PASSAGE FOR REVIEW —
____
Moving right along. I bought Ralph right before work so I brought him in to meet my Par kids. This class was one of the only ones I got to see twice a week, for both reading and listening, so I got to know them pretty well. They're such great kids, really smart and super attentive. In the end I found out how much they actually liked me when they dedicated the last 50 minutes Creative Thinking Project time to making speeches about me. Perhaps they did that because it was my birthday, but it put a big smile on my face either way. They're the kiddos pictured in the photo at the beginning of the post, complete with choco-pie cake that they assembled before I came to class. Cuties.
(This is the video I took of their C.T.P. presentation. They're such weirdos. I hope the volume quality is alright... when you're working with a bunch of reserved Korean kids it's really hard to hear regardless of the camera. Side note: at the end of their presentation, Hannah almost knocked my camera off of the chair, hence my obnoxiously loud voice and sudden swerve of the video toward the back of the chair.)
Right before class started, Charlie messaged me and said she needed me to come cover her class for five minutes so she could go pee (emergencies happen)! So I said sure, just let me know when. Nothing out of the ordinary, really. About ten minutes later she asked me to come in, and as soon as I opened the door I saw 17 precious little faces smiling at me with birthday cards and letters in their hands, and a big sign that said "Sydney Teacher sit here" pointing to a chair in front of the class. Charlie's entire class of students that we share (she saw them for reading class, I saw them for listening) had taken their Creative Thinking Project time to write me letters and make me birthday cards to present to me before the end of class. I did a really good job of holding back the waterworks, because honestly it's so nice to see that your kids actually like you and appreciate you as their teacher. Sometimes it feels like you try really hard and do everything you can do, and the kids still don't seem to enjoy being there or care about learning. So times like these I really cherish.
This is a picture of all of the birthday gifts and letters I received from my students. Charlie and my Bridge class, my Par class, and even a few students from my previous classes that I no longer have the pleasure of teaching came by with letters. My heart was so happy at the end of class that day I felt like the luckiest girl alive. I went to Korean BBQ with a few coworkers and friends before calling it an early night.
It's funny how, if this was my 18th or 19th birthday, I'd probably be incredibly disappointed that I didn't have some raging party or nobody did anything enormously extravagant with me. But fast forward just a few short years and I'm happier than I'd ever imagine myself being. I feel like I'm just in the right place at the right time for life right now, I'm doing what makes me happy and I'm feeling really fulfilled. Days like this reinforce the positive feelings I have about the direction my life is heading and the choices I've made. The best part of all of this is the people I've surrounded myself with. I have made such great friends here, it's absolutely mind blowing to think I've only known them for 6 short months, when it really feels like a lifetime. If any of my Korea friends are reading this right now, thank you, for being some of the most genuine, understanding, patient, and fun loving people I've been able to call my friends. You guys and girls really are one in a million. As much as I would have loved to spend my birthday with friends and family back home, I couldn't have picked a better place to be right now.
____
EXERCISE OBJECTIVE —
In the birthday post, why did the writer get to know the Par class so well?
____
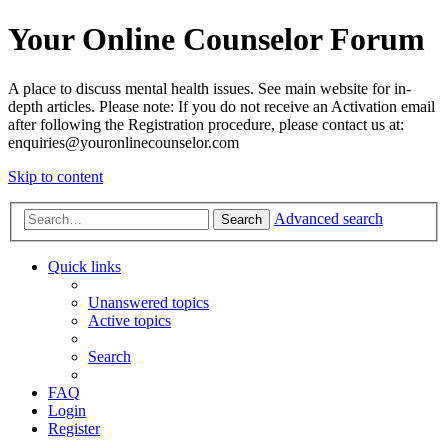
Your Online Counselor Forum
A place to discuss mental health issues. See main website for in-
depth articles. Please note: If you do not receive an Activation email
after following the Registration procedure, please contact us at:
enquiries@youronlinecounselor.com
Skip to content
Advanced search
Search
Quick links
Unanswered topics
Active topics
Search
FAQ
Login
Register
____
EXERCISE RESULT —
It was one of the only classes the writer saw twice a week, for both reading and listening.